The first two films are better than their reputations suggest; they just can't compete with Fellini's frenzied phantasmagorical Toby Dammit. An absolute tour de force of technical filmmaking anchored by a performance from Stamp that seems straight out of the silent cinema. Decadence, both thematic & stylistic, assault the senses as the character's burnt-out fatalism collides with a vision of supernatural retribution.
visto due anni fa, e a distanza di due anni, ricordo perfettamente i feels dati da federico fellini nel terzo capitolo di spirits of the dead. B.B con Delon una dea. Il primo di Vadim è quello che mi ha colpito meno come storia, ma visivamente quel gotico alla francese ci sta tutto.
2-3. Since so much has already been said about Toby Dammit, I'll instead say that, at least on paper, I think the Vadim short had more intrigue than William Wilson. As far as being visually scary, I don't think the Vadim or Malle shorts work as well as Toby Dammit, but the Vadim short is a much better demonstration of Poe's command over metaphor, while Wilson inverts the evil doppelganger idea and little else.

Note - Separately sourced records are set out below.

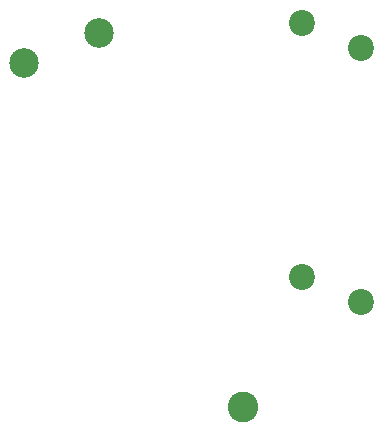
<source format=gtl>
%TF.GenerationSoftware,KiCad,Pcbnew,7.0.0-da2b9df05c~171~ubuntu22.04.1*%
%TF.CreationDate,2023-03-08T14:52:38+00:00*%
%TF.ProjectId,keycap-ruler,6b657963-6170-42d7-9275-6c65722e6b69,rev?*%
%TF.SameCoordinates,Original*%
%TF.FileFunction,Copper,L1,Top*%
%TF.FilePolarity,Positive*%
%FSLAX46Y46*%
G04 Gerber Fmt 4.6, Leading zero omitted, Abs format (unit mm)*
G04 Created by KiCad (PCBNEW 7.0.0-da2b9df05c~171~ubuntu22.04.1) date 2023-03-08 14:52:38*
%MOMM*%
%LPD*%
G01*
G04 APERTURE LIST*
%TA.AperFunction,ComponentPad*%
%ADD10C,2.600000*%
%TD*%
%TA.AperFunction,ComponentPad*%
%ADD11C,2.200000*%
%TD*%
%TA.AperFunction,ComponentPad*%
%ADD12C,2.500000*%
%TD*%
G04 APERTURE END LIST*
D10*
X240000000Y-98250000D03*
D11*
X245000000Y-87200000D03*
X250000000Y-89300000D03*
X245000000Y-65700000D03*
X250000000Y-67800000D03*
D12*
X221450000Y-69140000D03*
X227800000Y-66600000D03*
M02*

</source>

Fellini's segment is such a visual feast, that the other two suffer from just being included in the same company. Seriously, it's the most colorful, atmospheric and powerful short films I've ever seen, and Stamp is perfectly creepy and sad in the title role. Malle's segment benefits from Delon's performance, and the story is quite good as well. Sadly, Vadim's is a throwaway. Tries to be decadent, but ends up dull.